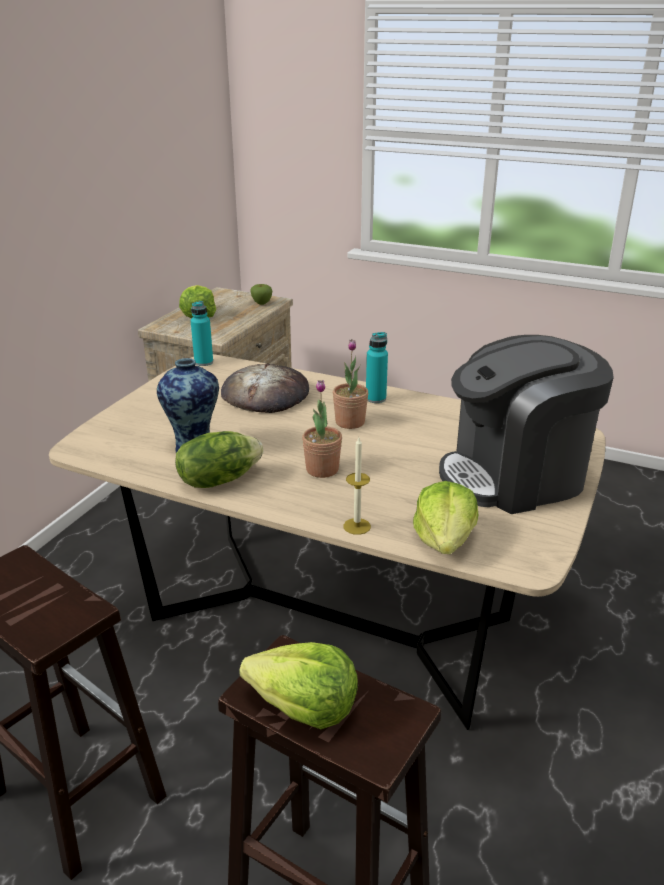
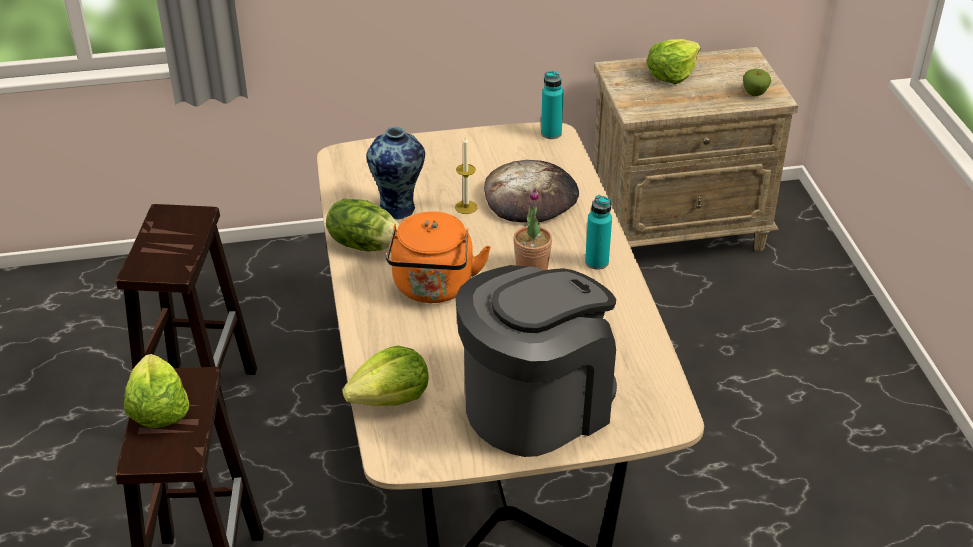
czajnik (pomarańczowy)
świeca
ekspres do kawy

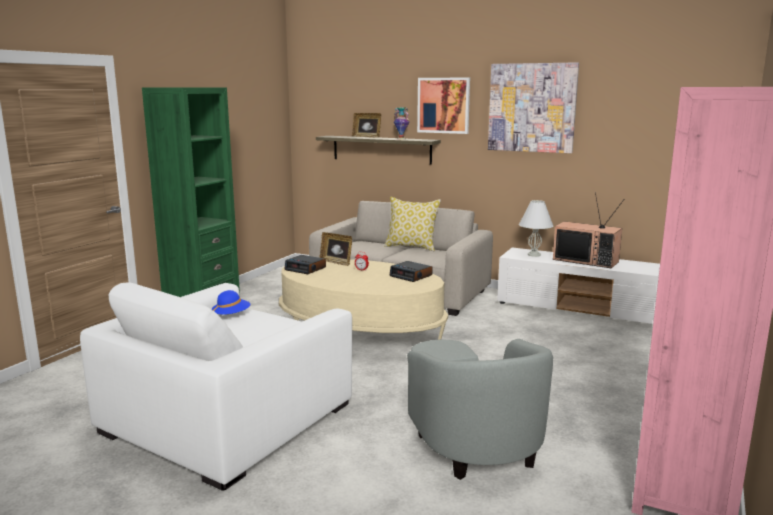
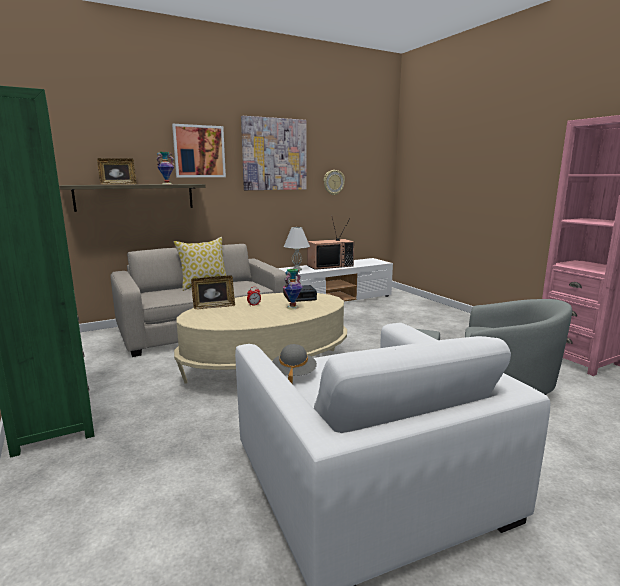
kapelusz (szary)
wazon (2nd from left)
zegar ścienny
budzik (1st from left in the first image)

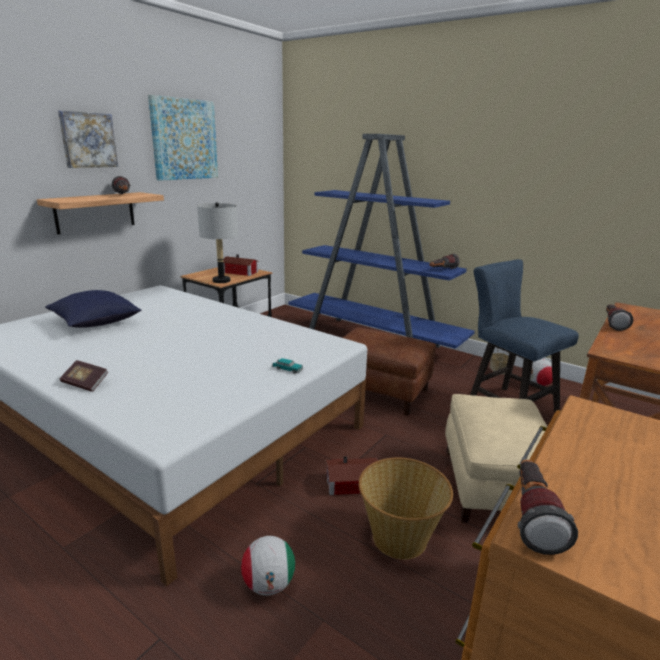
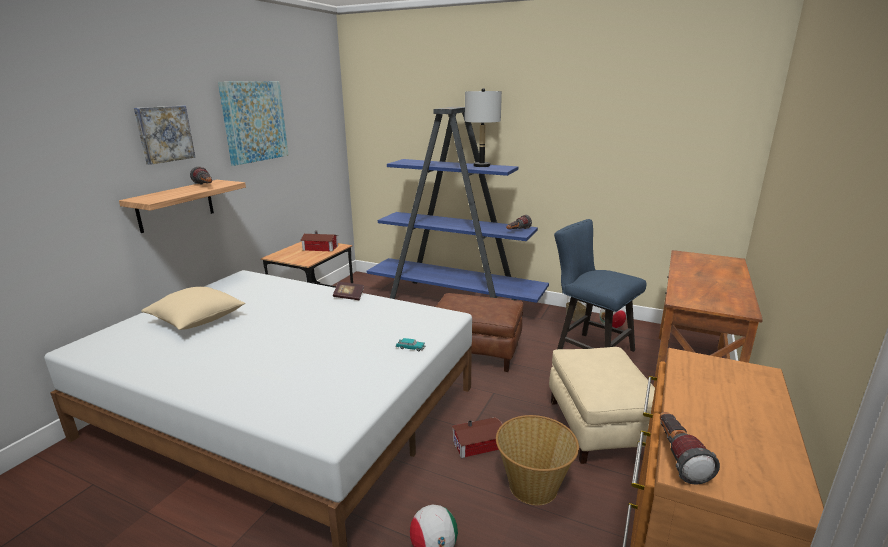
poduszka (beżowy)
książka
lampa stołowa (szary)
latarka (4th from left in the first image)

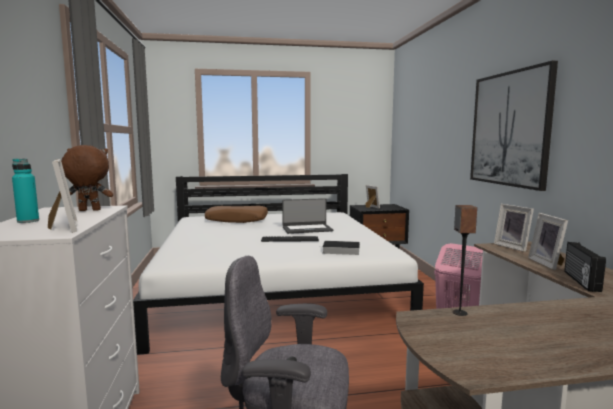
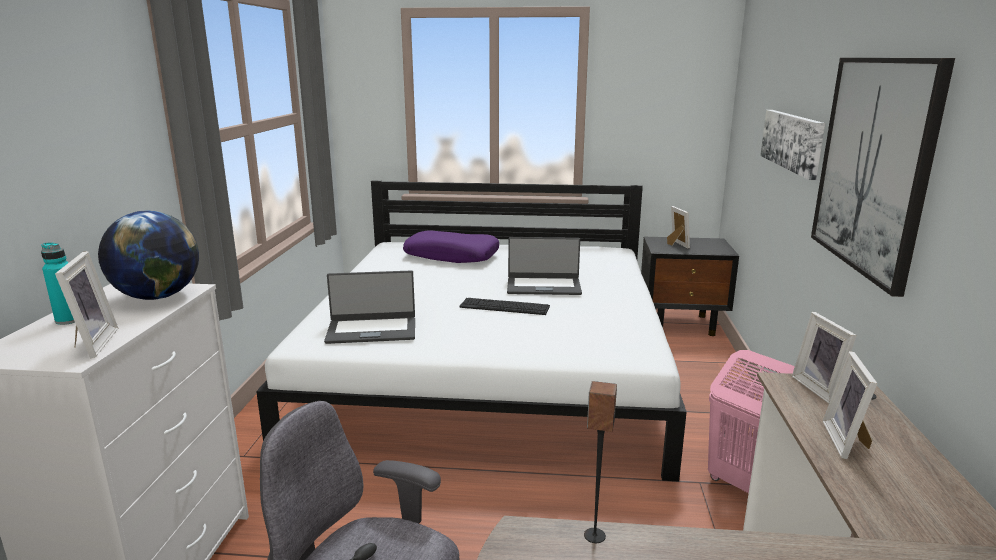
globus
laptop (1st from left)
poduszka (fioletowy)
obraz (1st from left)
książka
radio

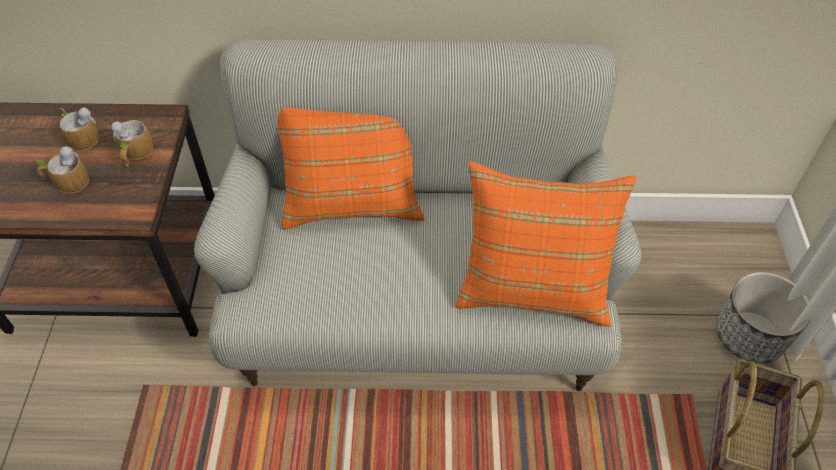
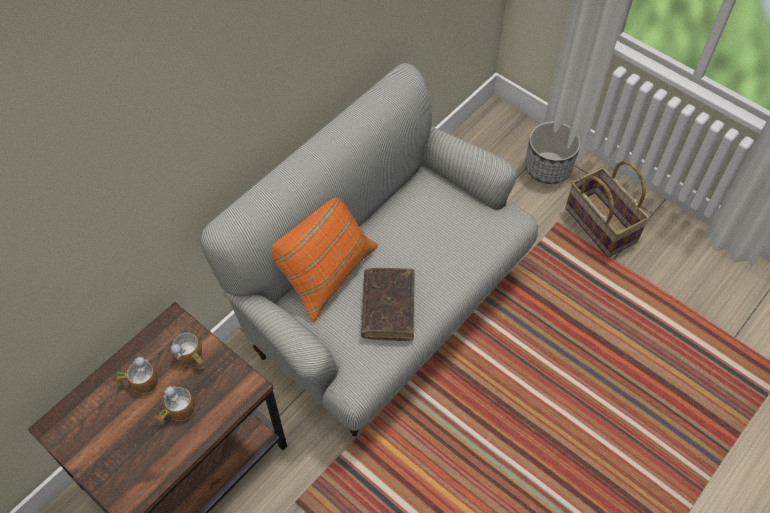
książka (brązowy)
poduszka (pomarańczowy) (2nd from left in the first image)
##########
TASK DESCRIPTION
Quote the records above exactly, from the first line through the line containing "książka (brązowy)", and leave out the pictures.

YOUR SOLUTION
czajnik (pomarańczowy)
świeca
ekspres do kawy

kapelusz (szary)
wazon (2nd from left)
zegar ścienny
budzik (1st from left in the first image)

poduszka (beżowy)
książka
lampa stołowa (szary)
latarka (4th from left in the first image)

globus
laptop (1st from left)
poduszka (fioletowy)
obraz (1st from left)
książka
radio

książka (brązowy)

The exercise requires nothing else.